Analysis: Putin's ambitions in Europe
By Robin Oakley, CNN European Political Editor
LONDON, England (CNN) -- Russian President Vladimir Putin stressed on a visit to the German parliament last week that the Cold War was over.
Speaking in the fluent German he learned as a spymaster in the old East Germany, he said Russia and its European neighbours had to learn a new language of trust.
In March, Russia's president was chumming up with European Union leaders at their Stockholm summit. This week, fully enlisted in the anti-terrorism coalition, he is in Brussels for two more days of meetings with senior EU figures.
Under Boris Yeltsin, Russia's relationship with the EU marked time. But its leaders have no doubt now that Putin wants Russia to be a player on the European stage, and Moscow-watchers agree.
Daphne Ter-Sakarain, Eastern Europe analyst for the Economist Intelligence Unit, says: "I do think that Putin's aim has always been to return Russia to Europe, if you like.
"I mean throughout Russian history there is this tension -- Eurasia, are we Asians, are we Europeans.
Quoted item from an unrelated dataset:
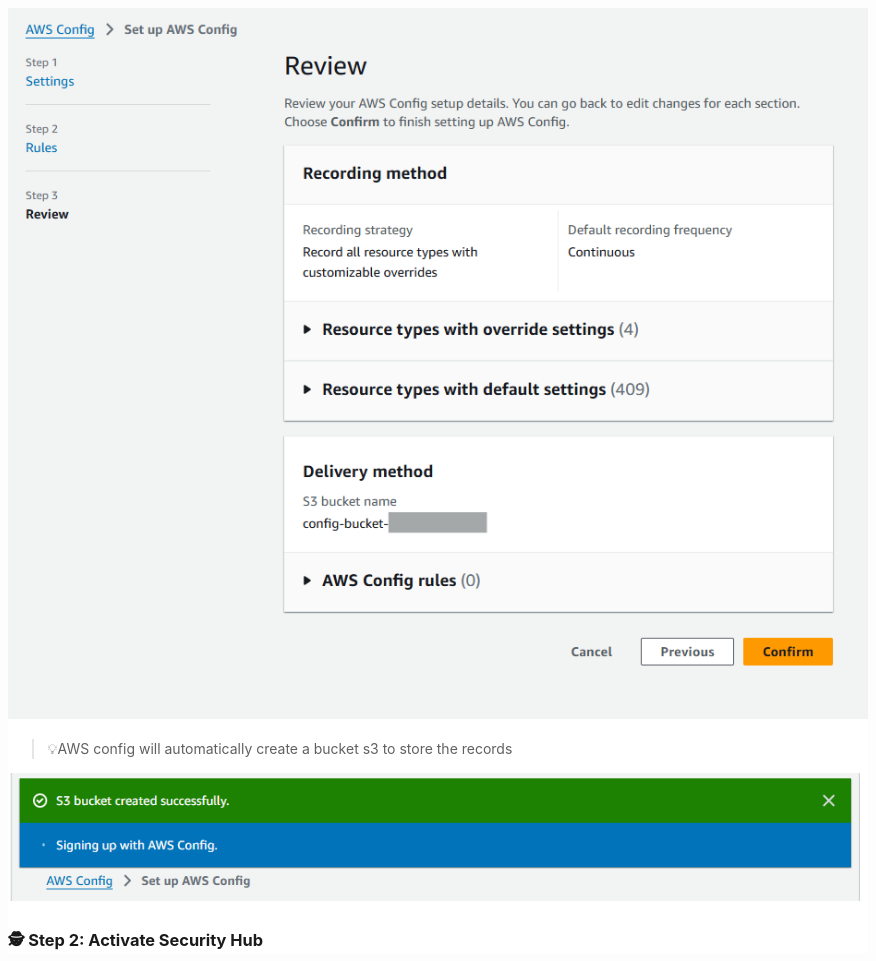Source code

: ![config](https://github.com/Kzax01/AWS-Security-Aerosecure/blob/main/Threat%20Detection%20-%20AWS%20Security%20Hub/02_Identifying_Threats_AWS_Security_Hub/screenshots/config%202.png)

> 💡AWS config will automatically create a bucket s3 to store the records

![s3created](https://github.com/Kzax01/AWS-Security-Aerosecure/blob/main/Threat%20Detection%20-%20AWS%20Security%20Hub/02_Identifying_Threats_AWS_Security_Hub/screenshots/config%203%20s3%20bucket%20created.png)

### 🕵️ Step 2: Activate Security Hub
Maybe because Putin comes from St. Petersburg he has always definitely wanted to return Russia to where the action is."
On Wednesday Putin will meet NATO Secretary-General George Robertson. On the Russian leader's visit to Germany, Chancellor Gerhard Schoeder said his country would not stand in the way of eventual Russian admission to NATO, a move which many would have regarded as unthinkable two years ago.
Could Russia ever join the 19-nation alliance it used to stand against? Some senior figures doubt it.
Douglas Hurd, former British foreign secretary, said: "I think that's a step too far. I'm not quite sure what NATO would then mean.
"I'm pretty sure too that the Czechs and Hungarians and Poles joined NATO last year because they needed to feel some security, probably against a conceivable Russian threat again. I don't think we'll see it.
"But I welcome the idea of a Russia less hostile, listening a bit more and not being surprised by what we do."
The reverses it has suffered in Chechnya have helped make Russia a partner in the coalition against terrorism. And the events of September 11 have made others more receptive to a new degree of partnership.
In the end it is unlikely that Russia will join NATO. That would change the whole nature of the Alliance. Nor could the EU cope with enlarging to include a country as big as Russia.
But both sides see an advantage in getting closer. Russia wants a bigger say on the world stage. And EU leaders want the giant to their east to remain a friendly giant.